Professor Andrea Sella, a chemical weapons expert, also suggested that the delay in his body being handed to his family suggests Russia is trying to cover up the cause of his death.

He told i: “It’s important that an independent autopsy takes place, but the Russians will do this as slowly as possible, and the further you move away from the process, the more difficult it becomes to define the cause of death.”

Professor Sella said the delay in the body being handed over could be a result of Russian authorities trying to hide that that he died as a result of being poisoned.

He said: “It is certainly conceivable that the window of time between the body being handed over speaks to a specific type of poisoning. The Russians have poisoned people in a wide range of ways.

“The fact he was in prison means he would have been vulnerable and had a lack of agency.”

The opposition leader’s colleagues at the Anti-Corruption Foundation accused Russian authorities of trying to cover-up how he died and claim his death was ordered by Putin.

Mr Navalny’s team argue the politician was “murdered”, and accused Russian authorities of deliberately stalling the release of his body.

Mr Navalny’s closest ally and strategist Leonid Volkov added: “Everything there is covered with cameras in the colony. Every step he took was filmed from all angles all these years. Each employee has a video recorder. In two days, there has been not a single video leaked or published. There is no room for uncertainty here.”

She added: “An employee of the colony said that the body of Navalny is now in Salekhard. It was picked up by investigators from the IC. Now they are conducting ‘investigations’ with him.

“We demand that Alexei Navalny’s body be handed over to his family immediately.”

Mr Navalny’s spokeswoman Kira Yarmys claimed he was murdered and his death occurred on 16 February at 2.17 p.m. local time.

Prison officials told his mother when she arrived at the colony on Saturday that her son had perished from “sudden death syndrome”, Ivan Zhdanov, the director of Mr Navalny’s Anti-Corruption Foundation, wrote on X, formerly Twitter.

Many Western leaders have also accused the Kremlin of murdering Mr Putin’s most prominent opponent.

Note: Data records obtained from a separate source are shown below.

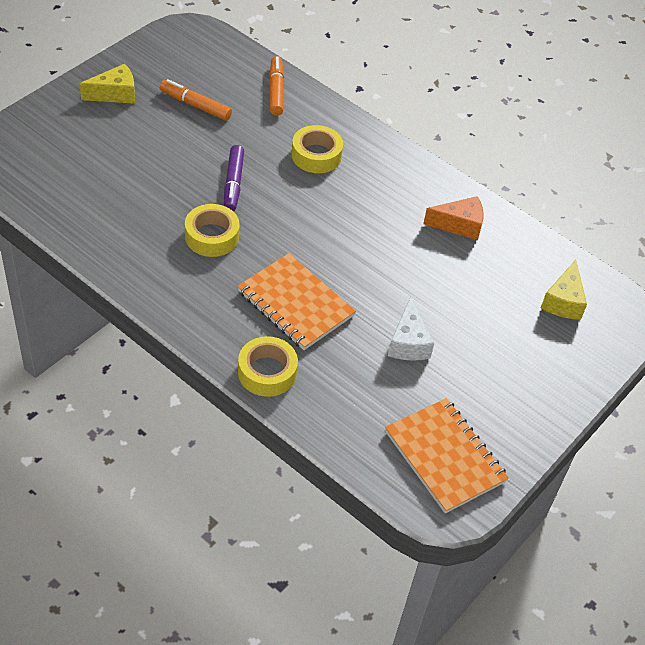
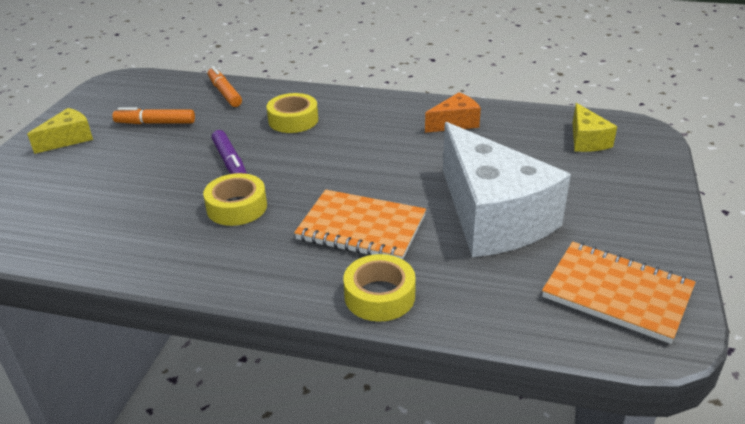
camera: 20 degrees left, 15 degrees down
(408, 343) = (492, 217): white cheese -> white cheese, size x2.24

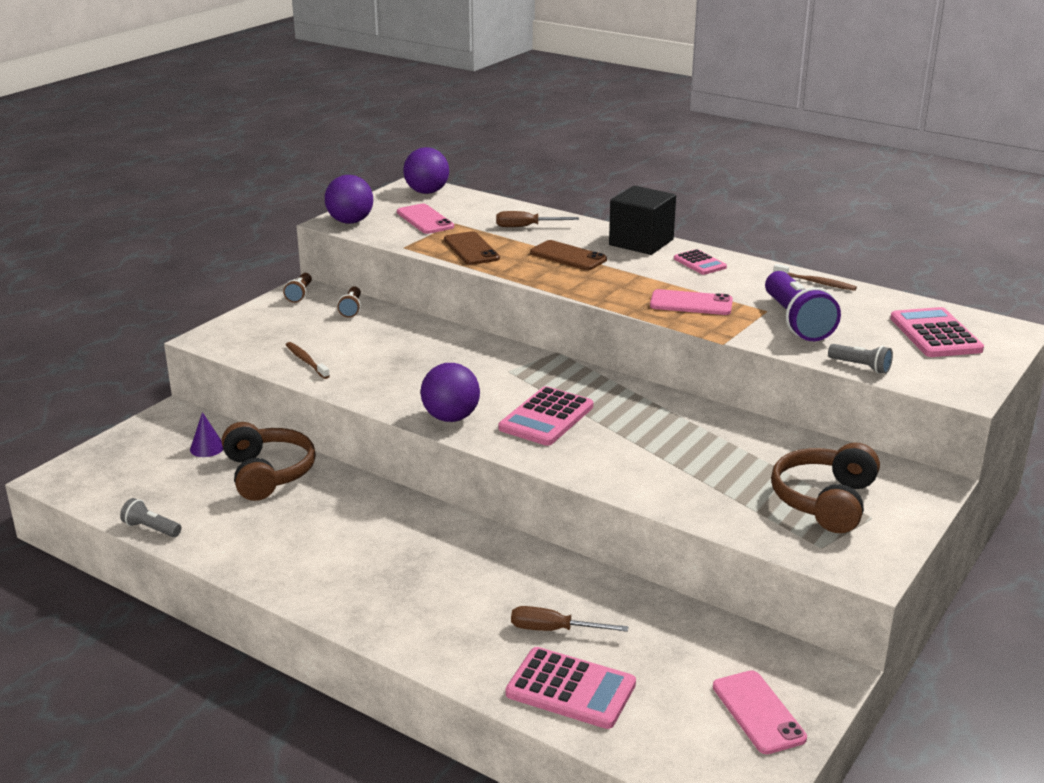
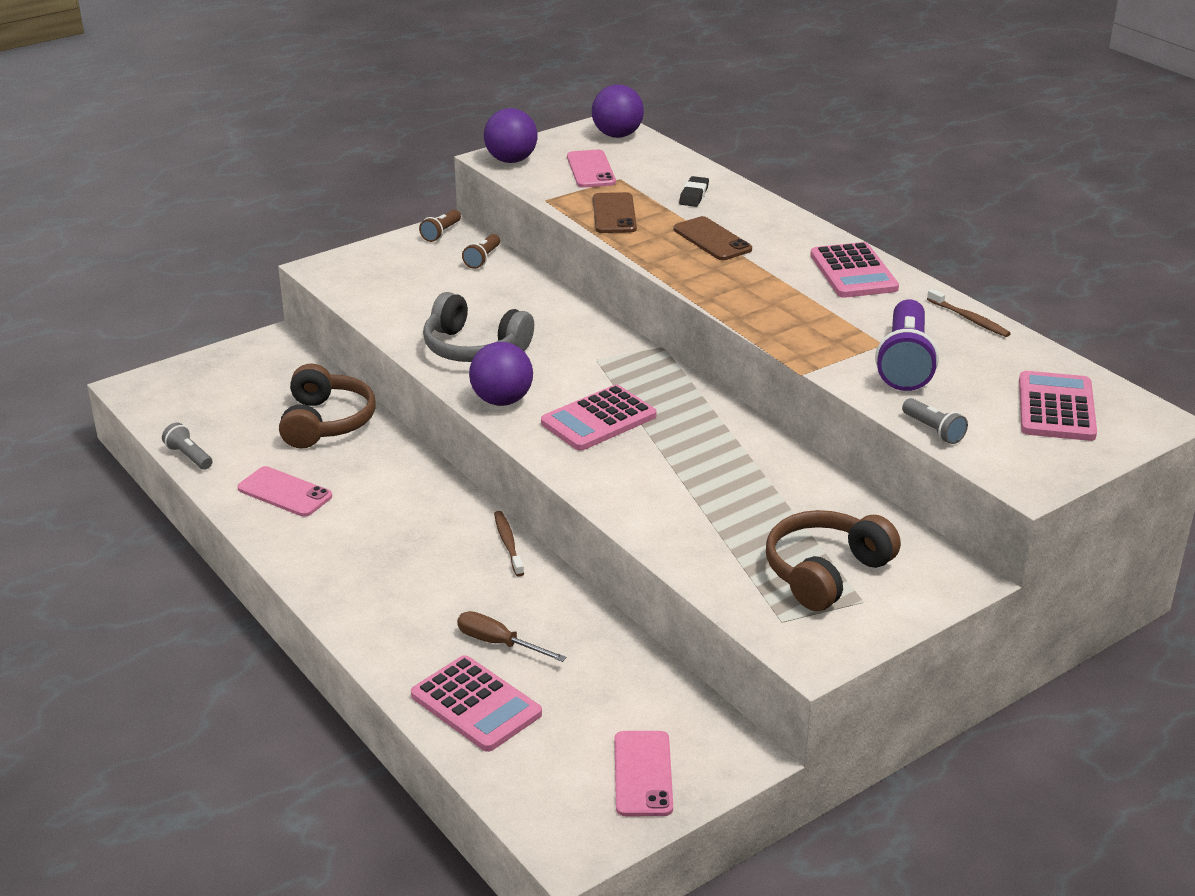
camera: 20 degrees right, 5 degrees up
(207, 448) = (285, 383): purple cone -> none
(306, 361) = (400, 310): brown toothbrush -> brown toothbrush (508, 543)
(395, 380) = (474, 348): none -> grey headphones
(526, 227) = (694, 195): brown screwdriver -> black eraser
(641, 242) = (807, 235): black cube -> none
(691, 303) = (803, 320): pink phone -> pink phone (284, 492)
(699, 263) = (853, 272): pink calculator -> pink calculator, size x1.69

Foreign Secretary David Cameron said that Mr Putin should be held accountable for the death. He said: “Navalny fought bravely against corruption. Putin’s Russia fabricated charges against him, poisoned him, sent him to an Arctic penal colony and now he has tragically died.

“Putin should be accountable for what has happened – no one should doubt the dreadful nature of his regime.”

US President Joe Biden said: “There is no doubt that the death of Navalny is a consequence of something Putin and his thugs did.

“Like millions of people around the world, I’m literally both not surprised and outraged by the news.”

David Lammy, the shadow foreign secretary, said Mr Putin should face war crimes for the death of Mr Navalny.

He said: “I’d like to see Putin in front of that special tribunal, held to account for all of his crimes, not just in Ukraine, but as we are seeing just in the last 48 hours in Russia as well.”

Mr Navalny’s wife, Yulia, said she does know whether to believe if her husband has died.

Mrs Navalnaya told the Munich Security Conference on Friday she didn’t know if the news was true, because the Russian President and his government cannot be believed as they “lie constantly”.

Mr Navalny, who was jailed after being found guilty of extremism charges he claimed were politically motivated, had been transferred to the prison before Christmas.